State legislators took their first step this week toward approving a state budget for the coming fiscal year, introducing budget legislation with even higher revenue projections than the governor’s revised proposal.
State Sen. Nancy Skinner, D-Oakland, and Assemblyman Phil Ting, D-San Francisco, announced the budget legislation Tuesday, roughly two weeks before the June 15 deadline when state officials are required to approve the budget.
The Legislature’s proposal includes many facets of Gov. Gavin Newsom’s May budget revision, including billions of dollars in spending for education, reducing homelessness, building affordable housing and sending $600 stimulus checks to people who made $75,000 or less last year.
The proposal is based on projected annual revenues pushing past $200 billion by the 2024-2025 fiscal year, which is roughly $20 billion more than the projections in Newsom’s revised proposal from last month that were based on data from the state’s Department of Finance.
Skinner and Ting, who chair the budget committees in their respective legislative chambers, said the higher revenue projections come from the Legislative Analyst’s Office rather than those from the Department of Finance, which are not as optimistic about increases in the state’s capital gains revenue in the coming years.
“We are confident about that because the LAO’s estimates (in recent years) have been much more accurate than the estimates that our Department of Finance has used,” Skinner said Tuesday during a media briefing on the budget proposal.
“If anything, our LAO revenue estimates have been below the actual revenue we’ve achieved,” she said.
The proposal also includes the reversal of spending cuts for things like social programs that were adopted more than a decade ago during the Great Recession, efforts to reduce out-of-state enrollment in the University of California and California State University systems and some fiscal sleight of hand to stay under the state’s Constitutional spending limit, known as the “Gann Limit.”

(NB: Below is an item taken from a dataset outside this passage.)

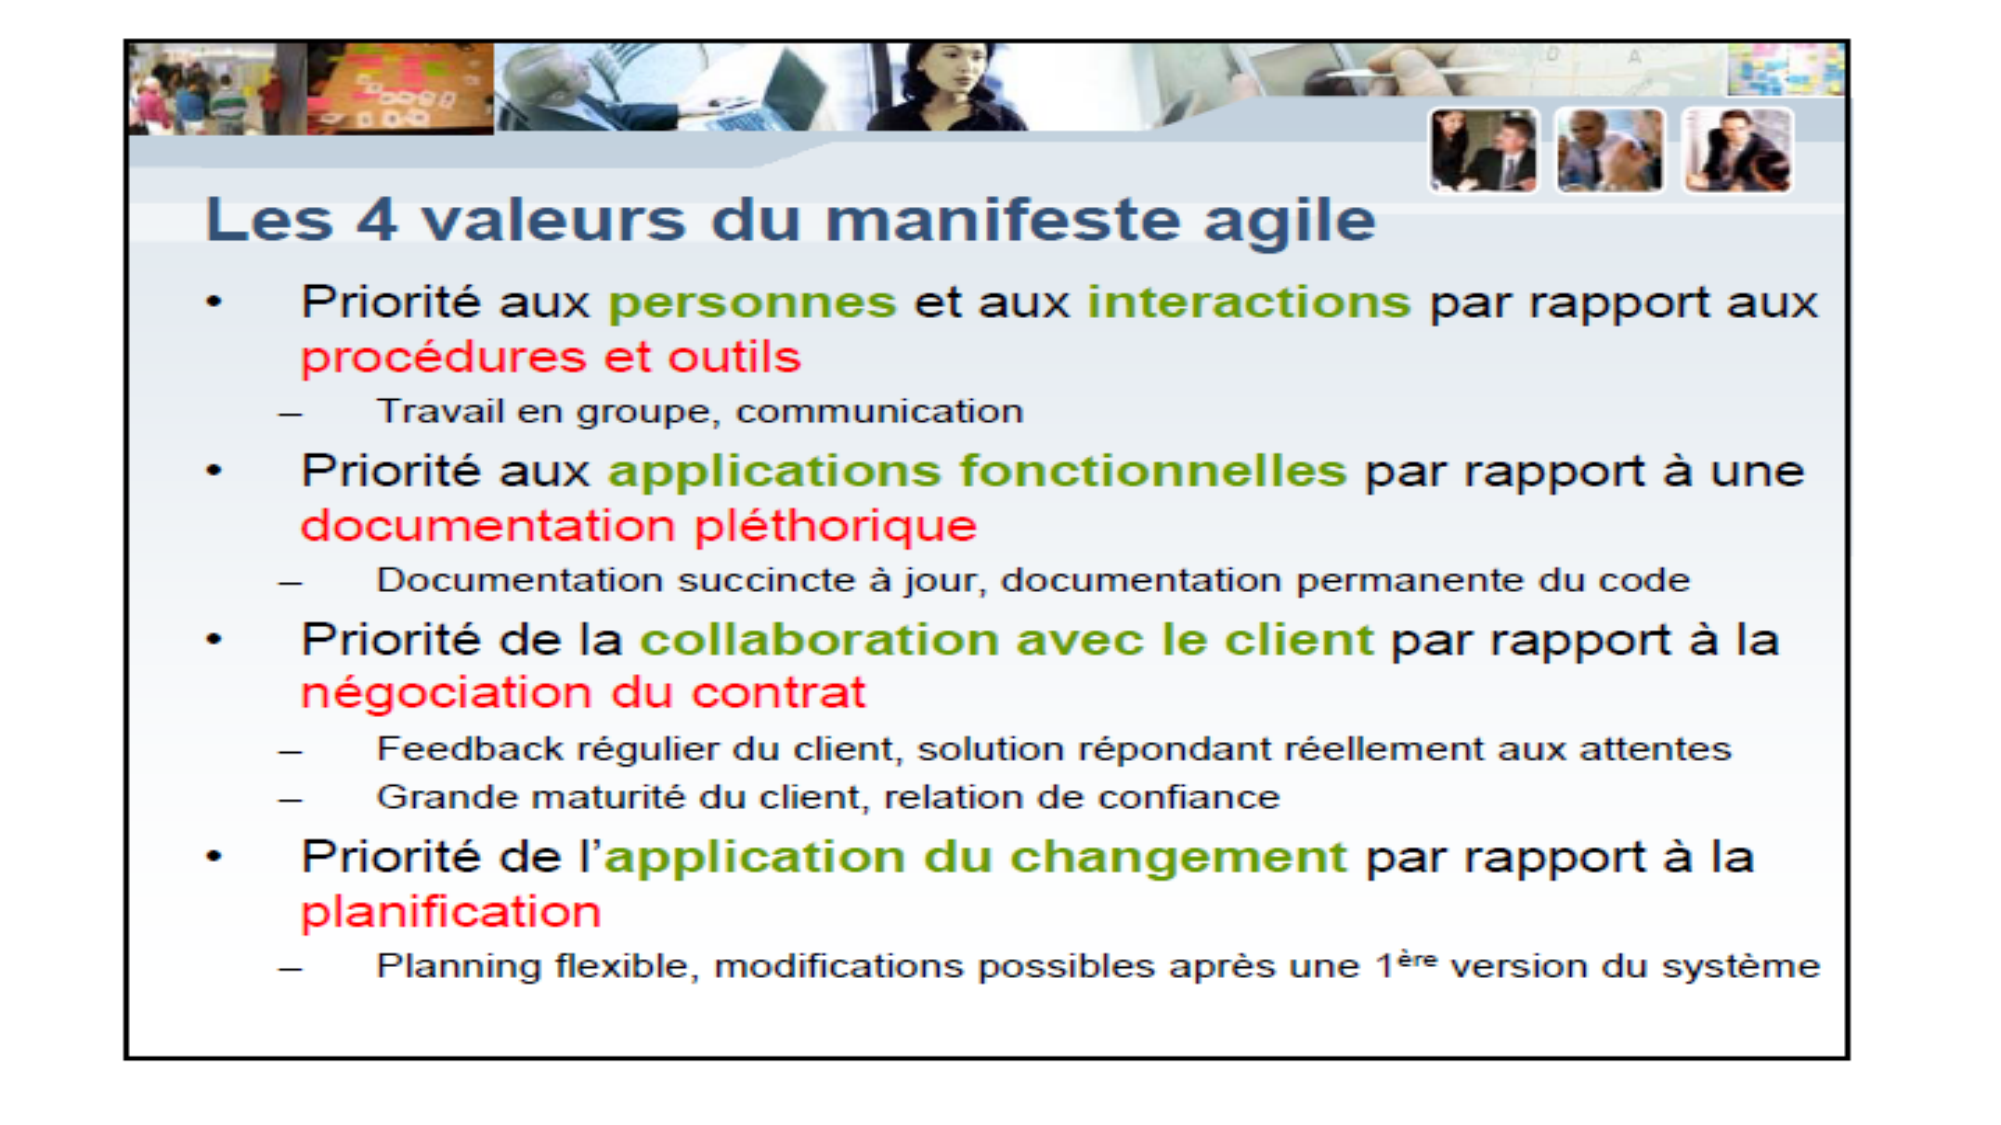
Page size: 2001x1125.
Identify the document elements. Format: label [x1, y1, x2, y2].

The limit comes from a 1979 voter-approved ballot measure that puts an annual limit on government spending and is named for conservative activist Paul Gann, who campaigned for the measure. When the limit is reached, the remaining money must be returned to taxpayers.
Newsom’s May revise had been roughly $16 billion over the limit, and state officials had argued that the $12 billion allocated to fund the stimulus checks would functionally act as a rebate of taxpayer dollars under the Gann Limit.
Legislators argued, however, that the stimulus checks in their proposal functioned as a loss of revenue rather than collecting tax dollars only to redistribute them.
Because of this, Skinner and Ting said the Legislature’s proposal does not surpass the Gann Limit.
“While there might be a difference in architecture … the budgets really reflect pretty much the same priorities and values,” between the Legislature and Newsom’s administration, Skinner said.